There is no law that tells police how to investigate a case, but I would expect they would investigate whether the driver was impaired. There are a number of laws that govern when and how such testing can be performed. A criminal lawyer with DUI experience would probably be the best person to answer your question.
I assume this is about damage to your car and not personal injury to you. If your own insurance company won't or can't get Progressive to admit liability and cover your vehicle repair costs, you have the right to sue the woman in small claims court. Talk to your insurer about doing that.
If you suffered an injury, see a lawyer and he or she can both purse the injury claim and guide you on how to proceed with the vehicle damage claim.
You won't accomplish anything if you want your complaint to be anonymous; you would have to withhold not only your name but also the date, time and location of the detention (otherwise they would figure out who you are from their records). If you withhold all that, you give them a good excuse to simply ignore your complaint.

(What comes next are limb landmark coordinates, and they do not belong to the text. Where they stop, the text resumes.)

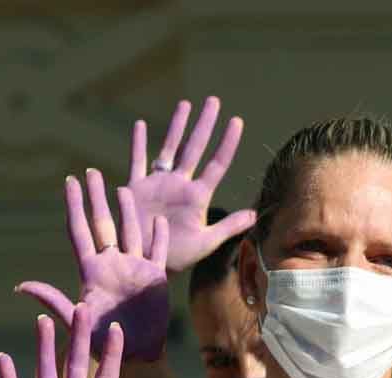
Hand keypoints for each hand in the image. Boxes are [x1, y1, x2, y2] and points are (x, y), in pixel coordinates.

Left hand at [18, 171, 170, 361]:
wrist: (135, 352)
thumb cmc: (101, 341)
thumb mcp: (76, 319)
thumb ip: (54, 300)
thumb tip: (21, 287)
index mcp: (91, 271)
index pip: (80, 231)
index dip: (74, 206)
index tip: (69, 182)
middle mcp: (112, 265)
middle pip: (103, 224)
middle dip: (97, 198)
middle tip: (92, 173)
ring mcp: (135, 269)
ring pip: (131, 232)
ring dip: (127, 211)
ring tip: (122, 188)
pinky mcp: (155, 278)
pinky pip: (159, 252)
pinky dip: (160, 236)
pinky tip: (159, 221)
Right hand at [128, 97, 255, 271]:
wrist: (147, 262)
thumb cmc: (178, 256)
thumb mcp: (206, 242)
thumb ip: (228, 227)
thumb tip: (254, 213)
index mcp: (197, 196)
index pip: (217, 164)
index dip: (227, 143)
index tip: (237, 121)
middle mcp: (180, 185)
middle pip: (195, 147)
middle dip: (204, 124)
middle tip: (214, 100)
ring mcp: (158, 184)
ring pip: (169, 147)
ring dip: (177, 126)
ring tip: (186, 104)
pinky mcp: (136, 188)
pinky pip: (137, 161)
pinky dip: (138, 143)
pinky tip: (140, 124)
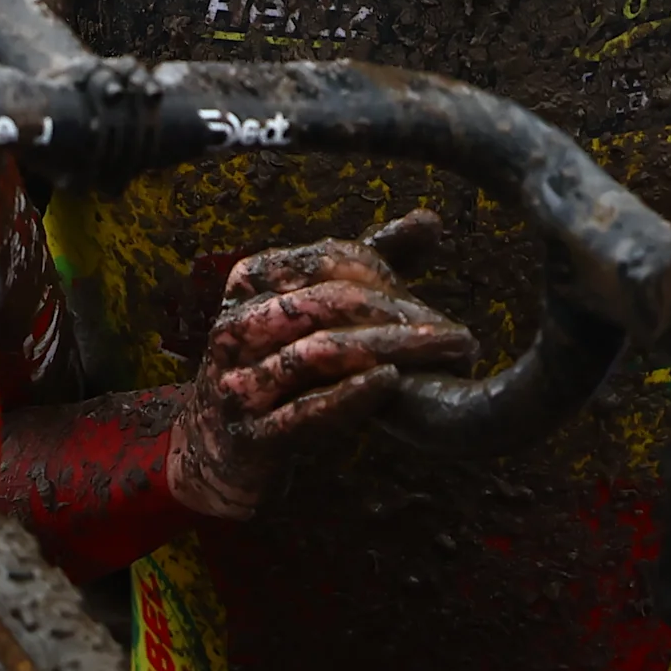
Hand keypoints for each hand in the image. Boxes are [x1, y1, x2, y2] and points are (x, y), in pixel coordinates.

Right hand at [165, 213, 475, 517]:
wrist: (216, 450)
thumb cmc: (277, 368)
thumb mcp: (313, 309)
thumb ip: (368, 262)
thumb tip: (428, 220)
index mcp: (250, 284)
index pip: (325, 259)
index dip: (384, 273)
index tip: (428, 301)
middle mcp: (237, 327)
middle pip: (325, 302)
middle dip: (396, 314)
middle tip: (453, 335)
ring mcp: (239, 383)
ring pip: (317, 353)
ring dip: (387, 351)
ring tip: (440, 357)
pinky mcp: (253, 437)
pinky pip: (304, 411)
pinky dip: (350, 395)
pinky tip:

Your fears about retaliation may be legitimate, but if you really want to prevent future occurrences like yours, you would have to provide all the information necessary to investigate the incident. Departments often have forms, paper and/or online, you can fill out to start the process.
I do not agree with the answer from the Florida attorney - reporting an accident with no damage is pointless and the officers will probably not even take the report down, but there is more you can do.
You can of course report this to the school's principal.
You also have the right to seek a protective order from the court that requires the person to stay away from you and your family, although the judge will have to be creative since you have kids at the same school. If you want to get a protective order, call, visit or look at the web site for the Riverside County Superior Court and you should be able to get the forms to fill out. You will need to file the forms and provide copies to the person against whom you seek the order. There will be a hearing and the judge will ask both of you questions and rule accordingly. If you get a protective order and the person violates it, you can call the police to have it enforced.
These are questions for the lawyer that is representing your daughter. They should be conveyed privately and not posted over the internet for all, including opposing counsel, to see.
This is not necessarily a silly question, but it is silly for you to expect a lawyer to spend time answering it when you won't spend the time to provide details.
There are exceptions to the rule, but normally claims arising out of the same circumstances can and should be filed in the same case. You can't sue a state or its agencies in federal court, but you can sue individual state employees in their personal capacity in federal court.
The plain language of the statute, Civil Code 3333.4(a)(2), appears to extend the denial of general damages to the owner who is riding in a car as a passenger, but this is a complex question that would probably require a bit of research - I suggest you seek counsel who can research the question in the course of pursuing a claim. You seem to be on top of things and realize that even with Prop 213 you can still recover economic damages, including the cost of medical care.
I want to add, however, that it makes sense to deprive the owner/passenger of general damages in the situation you describe. Since the owner is sitting in the car, he or she obviously must have expressly allowed the excluded driver to operate the car, knowing that would render the car uninsured for liabilities to injured third parties. There is no "technical" insurance here - if the driver injured or killed someone, there would be no insurance for that. The statutory purpose is advanced by penalizing the owner/passenger for allowing that to happen. That's probably the way a judge would see it.
There are all sorts of attorneys out there. Some will take small cases - others will not. Obviously you spoke to someone who chooses not to take smaller cases; you need to find someone who does. As others have said, you do no one a favor by getting unnecessary treatment just to make your injuries look more significant, especially since you have just posted your intention to do so on a public web site.
No it is not worth the time and hassle to sue AAA simply because they provided bad service. It might be worth it to sue them for the injuries you suffered as a result of that bad service, but if you don't think those injuries are serious, I would move on with your life. You have two years from the date of the accident to figure out whether your injuries are worth suing for.